E deu uma sacudidela de ombros.
- Muito! - respondeu com extraordinária presteza o seu vizinho. - E pensar que se trata apenas de um degelo. Imagine então se estivesse congelando! Não esperava que por aqui já fizesse tanto frio. Perdi o costume. - Está vindo do estrangeiro, hein?! - Estou, sim; Suíça. - Credo! Não me diga! - E o homem moreno assobiou e depois riu. Puseram-se a conversar. Era notável a boa-vontade com que o jovem da capa suíça respondia às perguntas do companheiro. Não deixava sequer transparecer nenhum melindre de desconfiança ante a extrema impertinência das indagações inconvenientes e sem propósito. Contou-lhe que estivera uma grande temporada, mais de quatro anos, fora da Rússia; que o tinham mandado para o estrangeiro por causa da saúde, de uma certa moléstia nervosa fora do comum, do gênero assim da epilepsia ou da dança de São Guido, com ataques e contrações. O homem trigueiro à medida que escutava não perdia ensejo de rir à grande; e riu muito mais ainda quando o outro em resposta à sua pergunta “Bem, mas afinal de contas o curaram?” respondeu: - Qual o quê!

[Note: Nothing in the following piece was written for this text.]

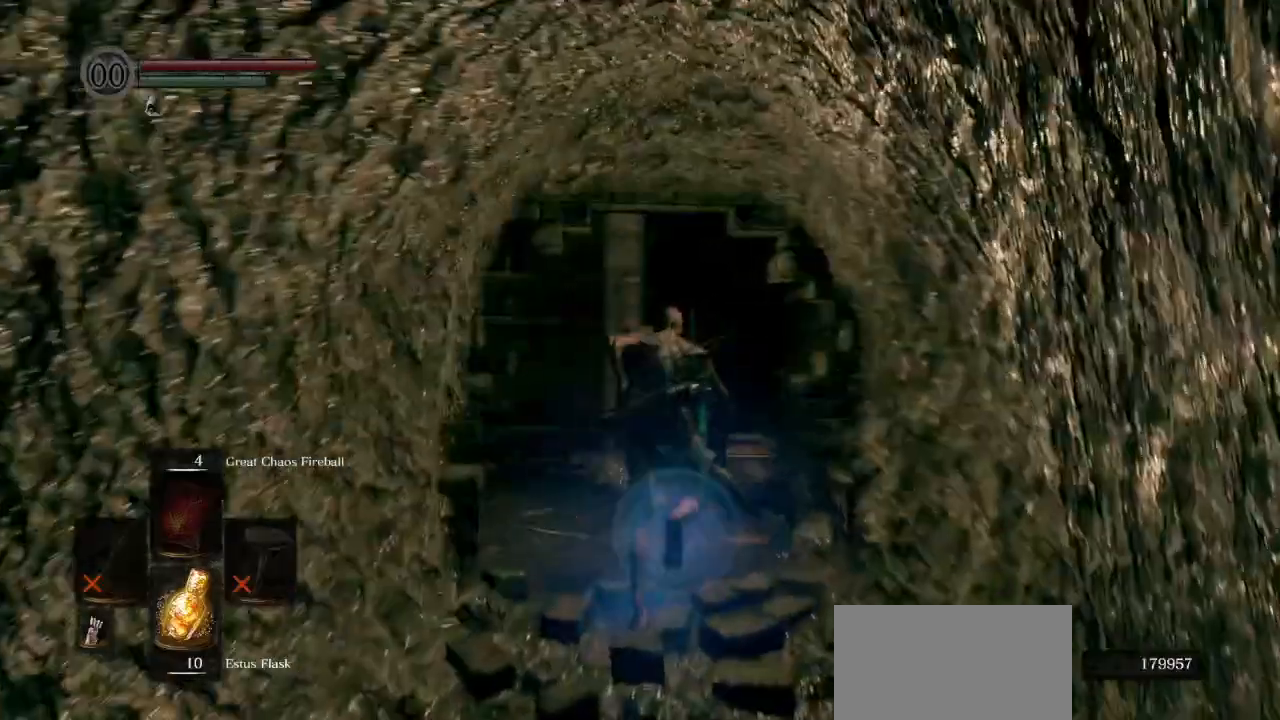
{"buttons": ["CIRCLE"], "left_stick": "up", "right_stick": "down-left", "events": [[300, "L1", "down"], [383, "L1", "up"]]}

- Mas então o senhor deve ter gasto muito dinheiro com isso! E nós aqui a acreditarmos nessa gente de lá - observou o homem de preto, criticando.
- É isso mesmo! - aparteou um indivíduo mal-ajambrado e corpulento, de uns quarenta anos, com um narigão vermelho e a cara cheia de espinhas, que estava sentado rente deles.
Pelo jeito devia ser algum funcionário subalterno, com os defeitos típicos da sua classe.
- Pois é! Absorvem todos os recursos da Rússia para acabarem não fazendo coisíssima nenhuma!
- Oh! No meu caso o senhor está completamente equivocado - redarguiu o paciente chegado da Suíça, em um tom amável e conciliatório. - Naturalmente não posso contradizer a sua opinião, porque não estou a par de tudo isso; mas no meu caso o médico me conservou lá aproximadamente durante dois anos, à própria custa, e ainda gastou o resto do seu pouco dinheiro com esta minha viagem para cá.
- Como assim?! Então o senhor não dispunha de gente sua que pagasse? - indagou o homem moreno.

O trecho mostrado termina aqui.